Teilfläche des B-Plans Nr. 4.1, Industriegebiet „Pommerndreieck, 1. Teilabschnitt“, nördlich der A 20,

nordöstlich der B 194 und östlich der Zufahrtstraße zum Industriegebiet

 

Die Gemeindevertretung hat am 27.05.2010 aufgrund des § 10 Abs. 1 des Baugesetzbuchs (BauGB) in der Fassung der Bekanntmachung vom 23. September 2004 (BGBl. I S. 2414), zuletzt geändert durch Artikel 4 des Gesetzes vom 31.07.2009 (BGBl.
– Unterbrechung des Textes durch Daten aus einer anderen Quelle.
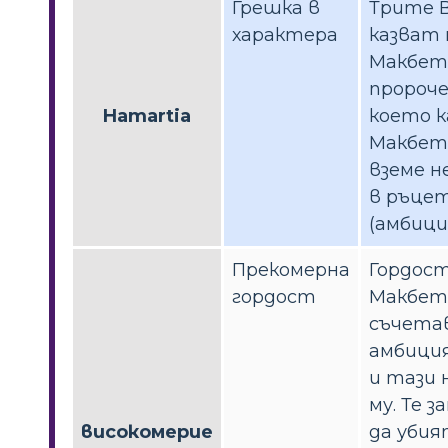
Грешка в
Трите 
характера
казват 
Макбет
пророч
Hamartia
което к
Макбет
вземе 
в ръцет
(амбици
Прекомерна
Гордос
гордост
Макбет
съчетав
амбици
и тази 
му. Те 
високомерие
да уби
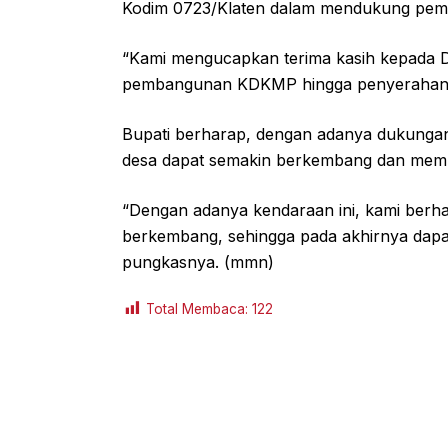
Kodim 0723/Klaten dalam mendukung pem
“Kami mengucapkan terima kasih kepada 
pembangunan KDKMP hingga penyerahan 50 
Bupati berharap, dengan adanya dukungan 
desa dapat semakin berkembang dan membe
“Dengan adanya kendaraan ini, kami berh
berkembang, sehingga pada akhirnya dapa
pungkasnya. (mmn)
Total Membaca:
122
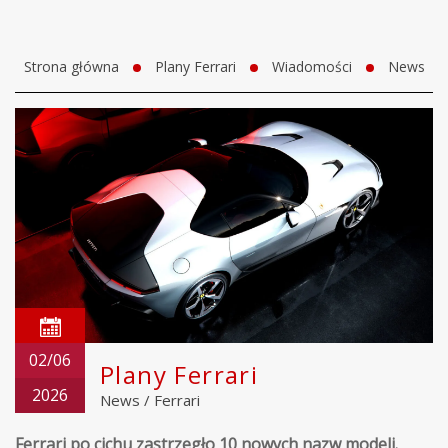
Strona główna
Plany Ferrari
Wiadomości
News
02/06
Plany Ferrari
2026
News
/
Ferrari
Ferrari po cichu zastrzegło 10 nowych nazw modeli.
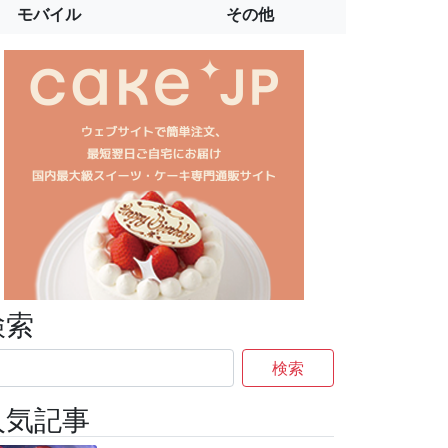
モバイル
その他
検索
検索
人気記事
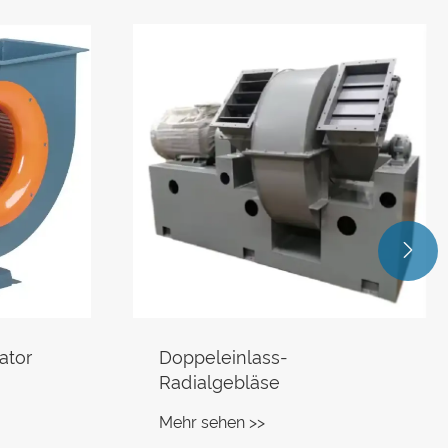

Hochdruck-Radialventilator
vom Typ A
Mehr sehen >>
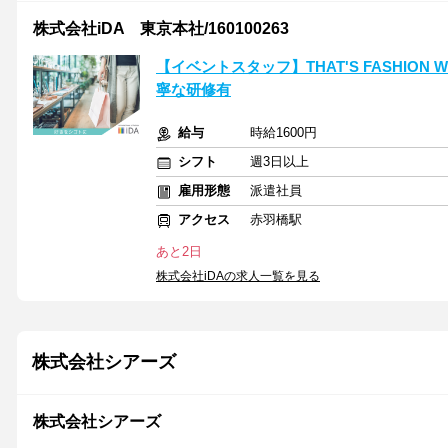
株式会社iDA 東京本社/160100263
【イベントスタッフ】THAT'S FASHION
寧な研修有
給与
時給1600円
シフト
週3日以上
雇用形態
派遣社員
アクセス
赤羽橋駅
あと2日
株式会社iDAの求人一覧を見る
株式会社シアーズ
株式会社シアーズ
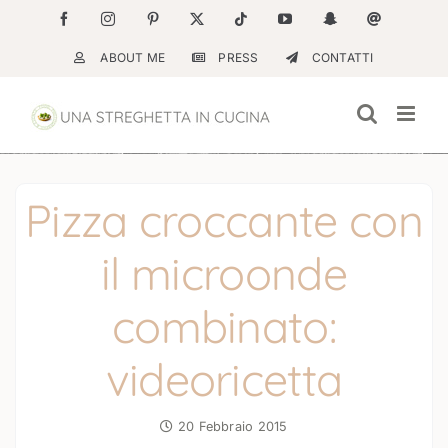
Salta
Facebook
Instagram
Pinterest
X
Tiktok
YouTube
Snapchat
Email
al
ABOUT ME
PRESS
CONTATTI
contenuto
Pizza croccante con
il microonde
combinato:
videoricetta
20 Febbraio 2015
I S. 2585), den Bebauungsplan Nr. 11 „Pommernpark“, bestehend aus der Planzeichnung (Teil A) und dem Text (Teil B) als Satzung beschlossen.

 

Der Beschluss über den Bebauungsplan wird hiermit bekannt gemacht.

 

Der Bebauungsplan tritt mit dieser Bekanntmachung in Kraft.

 

Jedermann kann den Bebauungsplan und die Begründung dazu sowie die zusammenfassende Erklärung in der Gemeindeverwaltung Süderholz, Verwaltungssitz Poggendorf, Rakower Str. 1, 18516 Süderholz zu folgenden Zeiten:

 

Montag   8.00 bis 12.00 Uhr und 13.00 bis 17.00 Uhr
Dienstag 8.00 bis 12.00 Uhr und 13.00 bis 18.00 Uhr
Mittwoch  8.00 bis 12.00 Uhr und 13.00 bis 15.00 Uhr
Donnerstag 8.00 bis 12.00 Uhr und 13.00 bis 15.00 Uhr
Freitag  8.00 bis 11.00 Uhr

 

einsehen und über den Inhalt Auskunft verlangen.

 

Es wird darauf hingewiesen dass:

- eine nach § 214 Abs. 1 Satz 1 Nr. 1 bis 3 BauGB beachtliche Verletzung der dort bezeichneten
Verfahrens- und Formvorschriften,

-   eine unter Berücksichtigung des § 214 Abs. 2 BauGB beachtliche Verletzung der
Vorschriften über das Verhältnis des Bebauungsplans und des Flächennutzungsplans und

- nach § 214 Abs. 3 Satz 2 BauGB beachtliche Mängel des Abwägungsvorgangs

 

unbeachtlich werden, wenn sie nicht innerhalb eines Jahres seit dieser Bekanntmachung schriftlich gegenüber der Gemeinde Süderholz unter Darlegung des die Verletzung oder den Mangel begründenden Sachverhalts geltend gemacht worden sind.

 

Auf die Vorschriften des § 44 Abs. 3 Satz 1 und 2 sowie Abs. 4 BauGB wird hingewiesen. Danach erlöschen Entschädigungsansprüche von durch Festsetzungen des Bebauungsplans oder seine Durchführung eintretenden Vermögensnachteilen, die in den §§ 39 bis 42 BauGB bezeichnet sind, wenn nicht innerhalb von drei Jahren nach Ablauf des Kalenderjahres, in dem die Vermögensnachteile eingetreten sind, die Fälligkeit des Anspruchs herbeigeführt wird.

 

Ein Verstoß gegen Verfahrens- und Formvorschriften, die in der Kommunalverfassung für das Land Mecklenburg-Vorpommern vom 18. Juni 2004
(GVOBl. M-V S. 205), zuletzt geändert durch Gesetz vom 10. Juli 2006 (GVOBl. S. 539, 546)  enthalten oder aufgrund dieses Gesetzes erlassen worden sind, kann nach Ablauf eines Jahres seit dieser Bekanntmachung nicht mehr geltend gemacht werden. Diese Folge tritt nicht ein, wenn der Verstoß innerhalb der Jahresfrist schriftlich unter Bezeichnung der verletzten Vorschrift und der Tatsache, aus der sich der Verstoß ergibt, gegenüber der Gemeinde Süderholz geltend gemacht wird. Eine Verletzung von Anzeige-, Genehmigungs- oder Bekanntmachungsvorschriften kann abweichend hiervon stets geltend gemacht werden.